[Source document]:
::::::::

Father Came Too! is a 1964 British comedy film directed by Peter Graham Scott and starring James Robertson Justice, Leslie Phillips and Stanley Baxter. It is a loose sequel to The Fast Lady.

It was produced by the Independent Artists company for distribution by Rank. It was shot at Beaconsfield Studios with sets designed by the art director Harry Pottle. The village of Turville in Buckinghamshire was used for filming the pageant scenes. The film's dresses were designed by Julie Harris.

Plot
Dexter (Stanley Baxter) and Juliet (Sally Smith) Munro are a young newly married couple who move to a run-down country cottage in hopes of escaping from Juliet's overbearing father, Sir Beverly Grant (James Robertson Justice). However, the couple is soon confronted by their new home's battered structure.  Juliet's father offers help from a reputable building firm, but this help is refused by Dexter, who wants to remain independent of Juliet's father.
  
Dexter sees an ad in the local paper and employs Josh (Ronnie Barker) to do the work.  The house is finished, although well over budget, but eventually burns down because Juliet's father had changed the fuses from 15 amp to 30 amp, causing the fire.  Roddy, their estate agent (and aspiring actor) (Leslie Phillips) saves the day, telling Dexter and Juliet that a motorway is soon to be built on their land, so they can sell at a profit, and gives them the keys to a cottage requiring no work in the adjoining field.

::::::::

[Data provided]:
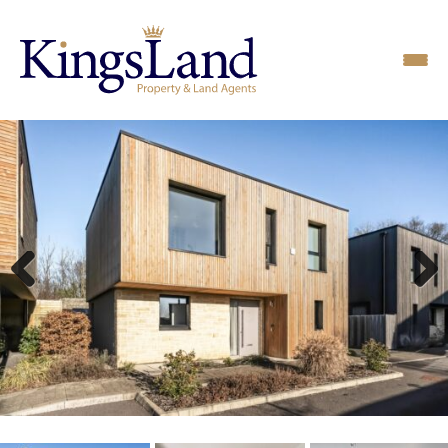
Previous
Next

::::::::

[Required actions]:
1. According to the article on Father Came Too!, which village was used to film the pageant scenes?
2. Write a continuation of the article on Father Came Too!, starting after its final sentence.

[Solved tasks]:
1. Turville in Buckinghamshire

2.
Cast
 James Robertson Justice as Sir Beverly Grant
 Leslie Phillips as Roddy Chipfield
 Stanley Baxter as Dexter Munro
 Sally Smith as Juliet Munro
 Eric Barker as Mr. Gallagher
 Kenneth Cope as Ron
 Terry Scott as Executioner
 Hugh Lloyd as Mary, Queen of Scots
 Fred Emney as Sir Francis Drake
 Peter Jones as Charles II
 Ronnie Barker as Josh
 Philip Locke as Stan
 Timothy Bateson as Wally
 Cardew Robinson as Fire Officer
 Peter Woodthorpe as Farmer
 James Villiers as Benzil Bulstrode
 John Bluthal as Robert the Bruce
 Joseph Brady as Guy Fawkes
 Raymond Huntley as Mr. Wedgewood
 Vanda Hudson as Nell Gwynne
 Patrick Newell as King Harold
 Geoffrey Dunn as Mr. Trumper
 Sydney Bromley as Lang
 Julian Orchard as Bath Salesman
 Clifford Earl as Motorcycle Policeman
 Nicky Henson as Motorcyclist
 Barbara Roscoe as Lana
 Anita Sharp-Bolster as Mrs. Trumper
 Arthur Mullard as Traffic Warden
 Michael Ward as Man at Auction

Critical reception
TV Guide noted "A broad British comedy."

Kinematograph Weekly called the film a "money maker" at the British box office for 1964.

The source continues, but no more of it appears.